German Foreign Minister Heiko Maas warned of “a long and severe spiral of sanctions” as EU foreign ministers met on Thursday to discuss further sanctions against Belarus.
The Belarusian regime sparked strong reactions from the West after it intercepted a Ryanair flight flying over its airspace on Sunday and arrested two people onboard—26-year-old opposition journalist Roman Protasevich, and his 23-year-old Russian girlfriend Sofia Sapega.
The EU has already requested airlines avoid Belarusian airspace and banned Belarusian airlines from the EU this week. That’s on top of sanctions against Belarus President Alexander Lukashenko and other officials imposed last year over the August election that handed Lukashenko a sixth term and that opposition groups have rejected as rigged, as well as a crackdown on protests.
The EU’s High Representative Josep Borrell said on Thursday ahead of the meeting in Lisbon, Portugal, that the lawmakers will discuss “the implementation of sectorial and economic sanctions” as “the personal sanctions have very much advanced at the technical level.”
Lawmakers are aiming for agreement on June 21 when they meet in Luxembourg, and before the next meeting of EU leaders, but the German foreign minister said he was hoping “this will be done within the next few days.”
Maas told reporters that the sanctions need to be swiftly enforced to put “significant” pressure on Lukashenko and his regime.
“We want the sanctions to put significant pressure on Belarusian economic structures and financial structures so that the repercussions are felt and the Lukashenko regime is made to understand that the moment for dialogue has passed as long as things like those of the last week happen,” he said.
“I think the first signal that we are expecting is that the more than 400 political prisoners are released. And as long as that has not happened yet, the EU cannot relent in their efforts to introduce new sanctions.”
Maas warned that unless Lukashenko backs down, there will be “a long and severe spiral of sanctions” to come.
“We will monitor how effective this is in Belarus and whether Lukashenko relents, and if he does not, then we have to assume that this is just the beginning of a long and severe spiral of sanctions, as the actions taken by Lukashenko are just so unacceptable that the EU will not only refuse to be silent over this but will spend the coming weeks realizing ways to increase the pressure on Belarus and Lukashenko,” he said.
Other EU foreign ministers suggested that potash and oil could also be targeted.
“The keyword, I think, is potash.
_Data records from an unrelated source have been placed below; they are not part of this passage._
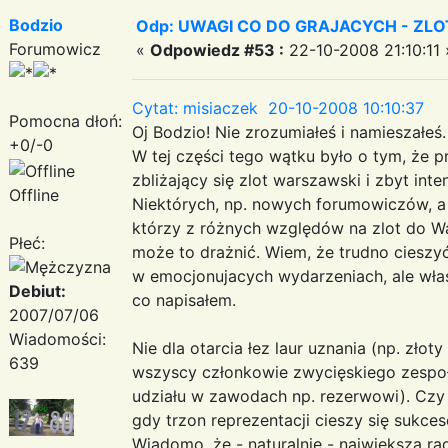
Bodzio
Odp: UWAGI CO DO GRAJACYCH - ZLO
Forumowicz
«
Odpowiedz #53 :
22-10-2008 21:10:11 
Cytat: misiaczek 20-10-2008 10:10:37
Pomocna dłoń:
Oj Bodzio! Nie zrozumiałeś i namieszałeś.
+0/-0
W tej części tego wątku było o tym, że 
zbliżający się zlot warszawski i zbyt int
Offline
Niektórych, np. nowych forumowiczów, a 
którzy z różnych względów na zlot do W
Płeć:
może to drażnić. Wiem, że trudno cieszyć
w emocjonujacych wydarzeniach, ale włas
Debiut:
co napisałem.
2007/07/06
Wiadomości:
Nie dla otarcia łez laur uznania (np. złot
639
wszyscy członkowie zwycięskiego zespołu
udziału w zawodach np. rezerwowi). Czy 
gdy trzon reprezentacji cieszy się sukces
Wiadomo, że - naturalnie - największą r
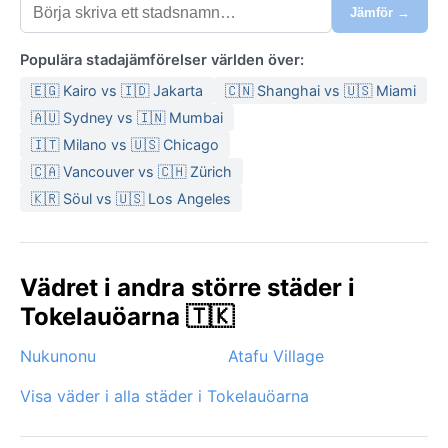
Jämför →
Populära stadajämförelser världen över:
🇪🇬 Kairo vs 🇮🇩 Jakarta
🇨🇳 Shanghai vs 🇺🇸 Miami
🇦🇺 Sydney vs 🇮🇳 Mumbai
🇮🇹 Milano vs 🇺🇸 Chicago
🇨🇦 Vancouver vs 🇨🇭 Zürich
🇰🇷 Söul vs 🇺🇸 Los Angeles
Vädret i andra större städer i
Tokelauöarna 🇹🇰
Nukunonu
Atafu Village
Visa väder i alla städer i Tokelauöarna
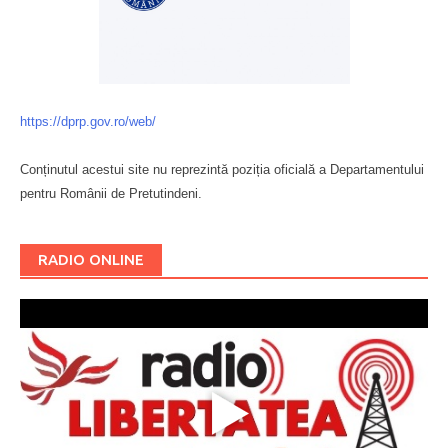
https://dprp.gov.ro/web/
Conținutul acestui site nu reprezintă poziția oficială a Departamentului
pentru Românii de Pretutindeni.
Буковина
RADIO ONLINE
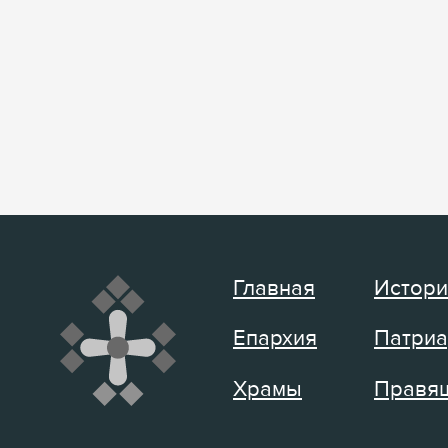
Главная
Истори
Епархия
Патриа
Храмы
Правящ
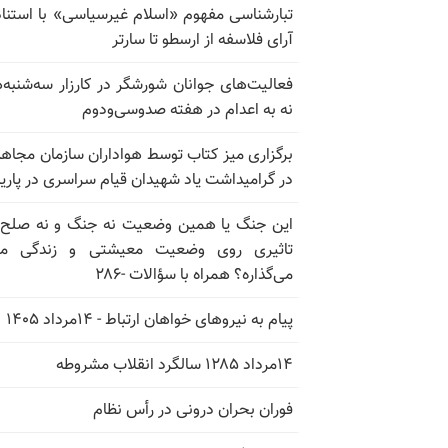
تبارشناسی مفهوم «اسلام غیرسیاسی» با استناد
آرای فلاسفه از ارسطو تا سارتر
فعالیت‌های جوانان شورشگر در کارزار سه‌شنبه‌
نه به اعدام در هفته صدوسی‌و‌دوم
برگزاری میز کتاب توسط هواداران سازمان مجاه
در گرامیداشت یاد شهیدان قیام سراسری در پار
این جنگ یا همین وضعیت نه جنگ و نه صلح
تاثیری روی وضعیت معیشتی و زندگی مر
می‌گذاره؟ همراه با سؤالات -۲۸۶
پیام به نیروهای خواهان ارتباط - ۱۴مرداد ۱۴۰۵
۱۴مرداد ۱۲۸۵ سالگرد انقلاب مشروطه
فوران بحران درونی در رأس نظام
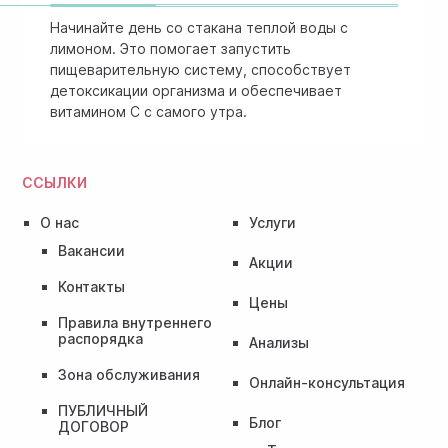
Начинайте день со стакана теплой воды с
лимоном. Это помогает запустить
пищеварительную систему, способствует
детоксикации организма и обеспечивает
витамином C с самого утра.
ССЫЛКИ
О нас
Услуги
Вакансии
Акции
Контакты
Цены
Правила внутреннего
распорядка
Анализы
Зона обслуживания
Онлайн-консультация
ПУБЛИЧНЫЙ
Блог
ДОГОВОР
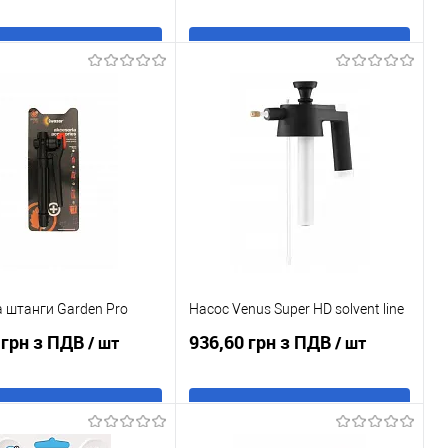
В кошик
В кошик
 в 1 клік
До
Купити в 1 клік
До
порівняння
порівняння
ане
В наявності
У обране
В наявності
 штанги Garden Pro
Насос Venus Super HD solvent line
 грн з ПДВ
936,60 грн з ПДВ
/ шт
/ шт
В кошик
В кошик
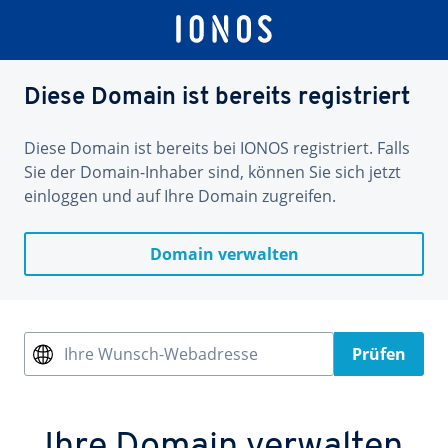
Diese Domain ist bereits registriert
Diese Domain ist bereits bei IONOS registriert. Falls
Sie der Domain-Inhaber sind, können Sie sich jetzt
einloggen und auf Ihre Domain zugreifen.
Domain verwalten
Ihre Wunsch-Webadresse
Prüfen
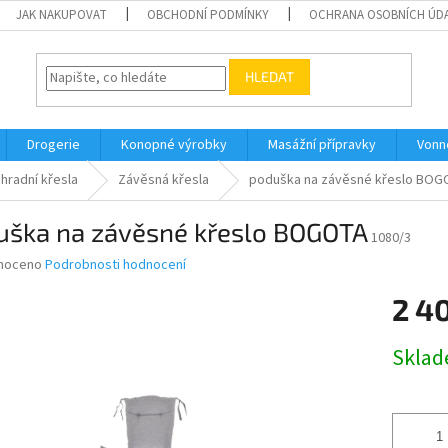
JAK NAKUPOVAT
OBCHODNÍ PODMÍNKY
OCHRANA OSOBNÍCH ÚD
HLEDAT
Drogerie
Konopné výrobky
Masážní přípravky
Vonn
hradní křesla
Závěsná křesla
poduška na závěsné křeslo BO
uška na závěsné křeslo BOGOTA
1080/3
né
noceno
Podrobnosti hodnocení
ní
2 4
u
Měrná
Skla
cena:
ek.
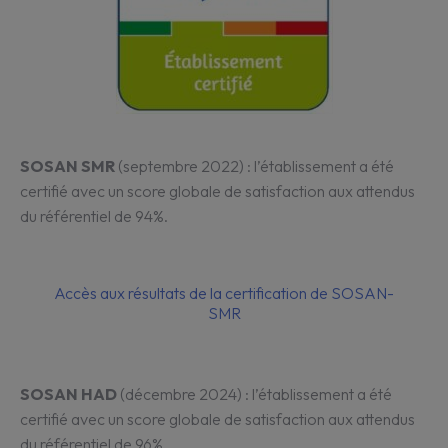
SOSAN SMR
(septembre 2022) : l’établissement a été
certifié avec un score globale de satisfaction aux attendus
du référentiel de 94%.
Accès aux résultats de la certification de SOSAN-
SMR
SOSAN HAD
(décembre 2024) : l’établissement a été
certifié avec un score globale de satisfaction aux attendus
du référentiel de 96%.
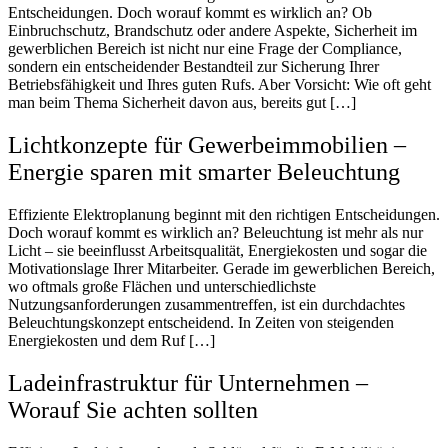
Entscheidungen. Doch worauf kommt es wirklich an? Ob
Einbruchschutz, Brandschutz oder andere Aspekte, Sicherheit im
gewerblichen Bereich ist nicht nur eine Frage der Compliance,
sondern ein entscheidender Bestandteil zur Sicherung Ihrer
Betriebsfähigkeit und Ihres guten Rufs. Aber Vorsicht: Wie oft geht
man beim Thema Sicherheit davon aus, bereits gut […]
Lichtkonzepte für Gewerbeimmobilien –
Energie sparen mit smarter Beleuchtung
Effiziente Elektroplanung beginnt mit den richtigen Entscheidungen.
Doch worauf kommt es wirklich an? Beleuchtung ist mehr als nur
Licht – sie beeinflusst Arbeitsqualität, Energiekosten und sogar die
Motivationslage Ihrer Mitarbeiter. Gerade im gewerblichen Bereich,
wo oftmals große Flächen und unterschiedlichste
Nutzungsanforderungen zusammentreffen, ist ein durchdachtes
Beleuchtungskonzept entscheidend. In Zeiten von steigenden
Energiekosten und dem Ruf […]
Ladeinfrastruktur für Unternehmen –
Worauf Sie achten sollten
We know that Belarus produces very much potash, it is one of the biggest suppliers globally, and I think it would hurt Lukashenko very much if we managed something in this area,” Luxembourg’s Foreign Minister Jean Asselborn said ahead of the meeting.
Lithuanian Foreign Minister Gabrielius Landsbergis said the EU should consider hitting the oil sector with sanctions.
Exports of potash—a potassium-rich salt used in fertilizer—are one of the major sources of foreign currency for Belarus, and state firm Belaruskali says it produces 20 percent of the world’s supply.
The EU statistics agency said the bloc imported 1.2 billion euros ($1.5 billion) worth of chemicals including potash from Belarus last year, as well as more than 1 billion euros worth of crude oil and related products such as fuel and lubricants.
The ministers also said that it’s important to try to keep Russia in mind.
“What we don’t want to do is to drive the country in the arms of Russia,” Austrian Foreign Minister Alexander Schallenberg said.
Maas said that it would be important to talk to Russia “as everyone knows that without Russia and without Russian support Lukashenko would have no future in Belarus.”
“And I think that this affects the relationship between Russia and the EU and so it’s important that we keep up a dialogue with Russia, but with the clear expectation that we also have with Belarus and the sanctions, we must use the same language with Russia,” he added.
Lukashenko defended the diversion of the flight on Wednesday, claiming a bomb threat, which the Belarusian authorities used to ground Protasevich’s flight, came from Switzerland, and that the flight was near a nuclear power plant.
He also defended the arrest of Pratasevich, saying the journalist was working to foment a “bloody rebellion.”
Pratasevich, who left Belarus in 2019, ran a popular messaging app that had a key role in helping organize huge protests in recent months that have put Lukashenko under unprecedented pressure at home in the wake of the August vote. But the strongman has only increased his crackdown, and more than 35,000 people have been arrested since the protests began, with thousands beaten.
Reuters and The Associated Press contributed to this report.